Did renewables overtake nuclear power in 2011? Sort of.
Ken Bossong notices an interesting bit embedded in the latest monthly report from the Energy Information Administration (EIA). In 2011, for the first time in decades, the United States got more of its energy from renewable sources than it did from nuclear power. Not only that, but renewables are growing much faster than any other energy source.
Here’s the breakdown: According to the EIA, renewable energy provided 11.95 percent of domestic U.S. energy production through the first nine months of 2011, compared with just 10.62 percent from nuclear. But the trick is defining terms. Wind and solar actually play a very minor role in this story (1.45 percent and 0.15 percent, respectively). The vast bulk of “renewable” power in the United States still comes from large-scale hydropower (4.35 percent), biomass (3.15 percent) and biofuels (2.57 percent). The two things that most people associate with the term “clean energy” — namely, wind and solar — are nowhere close to overtaking nuclear power.

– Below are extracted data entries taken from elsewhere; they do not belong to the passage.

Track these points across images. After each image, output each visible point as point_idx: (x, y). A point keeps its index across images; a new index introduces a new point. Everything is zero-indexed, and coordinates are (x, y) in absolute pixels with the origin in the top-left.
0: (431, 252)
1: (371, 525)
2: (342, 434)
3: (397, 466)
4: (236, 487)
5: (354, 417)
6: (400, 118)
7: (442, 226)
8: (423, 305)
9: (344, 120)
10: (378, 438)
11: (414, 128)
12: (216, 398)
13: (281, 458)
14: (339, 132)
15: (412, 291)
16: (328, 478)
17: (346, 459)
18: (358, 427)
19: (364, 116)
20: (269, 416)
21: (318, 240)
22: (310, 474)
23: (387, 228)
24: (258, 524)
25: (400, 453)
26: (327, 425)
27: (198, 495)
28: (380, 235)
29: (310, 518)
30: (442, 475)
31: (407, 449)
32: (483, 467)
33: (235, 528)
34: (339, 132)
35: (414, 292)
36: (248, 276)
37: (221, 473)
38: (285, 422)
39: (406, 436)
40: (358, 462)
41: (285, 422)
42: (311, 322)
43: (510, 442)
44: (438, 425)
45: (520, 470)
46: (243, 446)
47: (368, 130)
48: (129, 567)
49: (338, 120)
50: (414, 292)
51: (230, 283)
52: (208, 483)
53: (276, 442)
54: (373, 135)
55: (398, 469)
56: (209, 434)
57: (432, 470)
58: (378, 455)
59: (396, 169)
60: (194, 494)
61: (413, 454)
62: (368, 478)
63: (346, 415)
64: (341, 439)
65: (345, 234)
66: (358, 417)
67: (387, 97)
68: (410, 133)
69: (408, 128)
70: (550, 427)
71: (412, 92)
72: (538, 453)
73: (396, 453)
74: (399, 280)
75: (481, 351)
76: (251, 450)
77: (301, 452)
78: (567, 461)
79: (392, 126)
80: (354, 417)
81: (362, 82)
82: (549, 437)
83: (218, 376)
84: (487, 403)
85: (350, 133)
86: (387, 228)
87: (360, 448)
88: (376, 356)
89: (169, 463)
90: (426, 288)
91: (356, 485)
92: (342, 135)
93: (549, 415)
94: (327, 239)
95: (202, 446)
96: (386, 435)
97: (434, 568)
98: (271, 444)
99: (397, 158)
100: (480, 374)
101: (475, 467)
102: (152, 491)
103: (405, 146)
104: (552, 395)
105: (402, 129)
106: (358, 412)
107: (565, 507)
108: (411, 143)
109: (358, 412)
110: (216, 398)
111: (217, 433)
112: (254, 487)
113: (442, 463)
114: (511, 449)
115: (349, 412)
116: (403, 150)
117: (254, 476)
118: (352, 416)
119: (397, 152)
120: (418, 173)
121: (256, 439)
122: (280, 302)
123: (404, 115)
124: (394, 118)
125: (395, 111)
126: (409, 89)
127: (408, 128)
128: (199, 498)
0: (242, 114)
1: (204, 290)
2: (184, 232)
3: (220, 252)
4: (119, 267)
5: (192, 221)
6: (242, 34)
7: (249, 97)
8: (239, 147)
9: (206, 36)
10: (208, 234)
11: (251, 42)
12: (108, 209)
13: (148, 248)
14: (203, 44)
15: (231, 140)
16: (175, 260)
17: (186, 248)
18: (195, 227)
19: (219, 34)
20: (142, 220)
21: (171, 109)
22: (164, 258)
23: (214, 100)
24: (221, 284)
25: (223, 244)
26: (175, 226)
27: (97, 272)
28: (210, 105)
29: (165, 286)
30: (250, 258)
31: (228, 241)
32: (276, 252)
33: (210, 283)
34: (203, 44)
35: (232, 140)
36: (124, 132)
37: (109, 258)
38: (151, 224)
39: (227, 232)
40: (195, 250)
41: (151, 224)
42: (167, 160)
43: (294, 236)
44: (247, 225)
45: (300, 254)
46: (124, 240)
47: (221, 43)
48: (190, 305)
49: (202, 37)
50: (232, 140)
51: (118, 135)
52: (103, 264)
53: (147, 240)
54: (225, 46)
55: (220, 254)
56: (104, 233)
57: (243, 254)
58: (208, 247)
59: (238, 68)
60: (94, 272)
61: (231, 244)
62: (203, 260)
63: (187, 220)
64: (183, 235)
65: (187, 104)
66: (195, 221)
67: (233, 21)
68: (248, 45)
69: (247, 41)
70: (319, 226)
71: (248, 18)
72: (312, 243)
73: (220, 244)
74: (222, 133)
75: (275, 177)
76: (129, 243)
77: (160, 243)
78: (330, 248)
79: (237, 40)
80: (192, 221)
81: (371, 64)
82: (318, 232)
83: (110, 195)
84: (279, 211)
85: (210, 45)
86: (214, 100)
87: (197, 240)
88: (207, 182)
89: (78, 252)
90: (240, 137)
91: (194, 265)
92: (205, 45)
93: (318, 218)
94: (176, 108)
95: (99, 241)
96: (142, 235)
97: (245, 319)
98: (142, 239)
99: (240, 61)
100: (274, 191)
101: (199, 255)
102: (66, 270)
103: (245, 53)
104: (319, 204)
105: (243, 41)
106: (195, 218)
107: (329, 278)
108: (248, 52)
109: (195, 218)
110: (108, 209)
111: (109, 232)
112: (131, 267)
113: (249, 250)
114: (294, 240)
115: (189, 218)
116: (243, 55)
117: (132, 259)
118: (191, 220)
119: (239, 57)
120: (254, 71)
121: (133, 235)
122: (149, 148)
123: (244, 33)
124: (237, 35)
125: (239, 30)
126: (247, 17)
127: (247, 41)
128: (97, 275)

Going forward, however, that could well shift. The nuclear industry is more focused on replacing soon-to-retire plants than expanding outright. There aren’t likely to be too many more large-scale hydropower plants in the United States — the prime hydro sites have all been taken. And as for biomass and biofuel, critics have raised serious questions about whether either of these sources are as sustainable as alleged. On the other hand, solar and wind were by far the fastest-growing energy sources last year — solar electricity grew 46.5 percent and wind by 27.1 percent (though it’s unclear whether either source can maintain that hectic pace now that Congress has allowed a few key subsidies to expire.)
Of course, there’s more than renewables. The other big story in EIA’s data is that natural gas has been rising fast as an electricity source — growing 1.6 percent in the past year — while coal use has been falling noticeably (4.2 percent). That’s likely to continue in the years ahead, as the EPA’s new pollution rules push utilities to shutter aging coal plants and cheap shale gas floods the market. Indeed, that’s one reason why, as Steven Hayward points out, U.S. coal exports have been surging in the past few years. If we can’t burn the stuff here, then we can always ship it abroad, particularly to Europe and (as it happens) South Korea.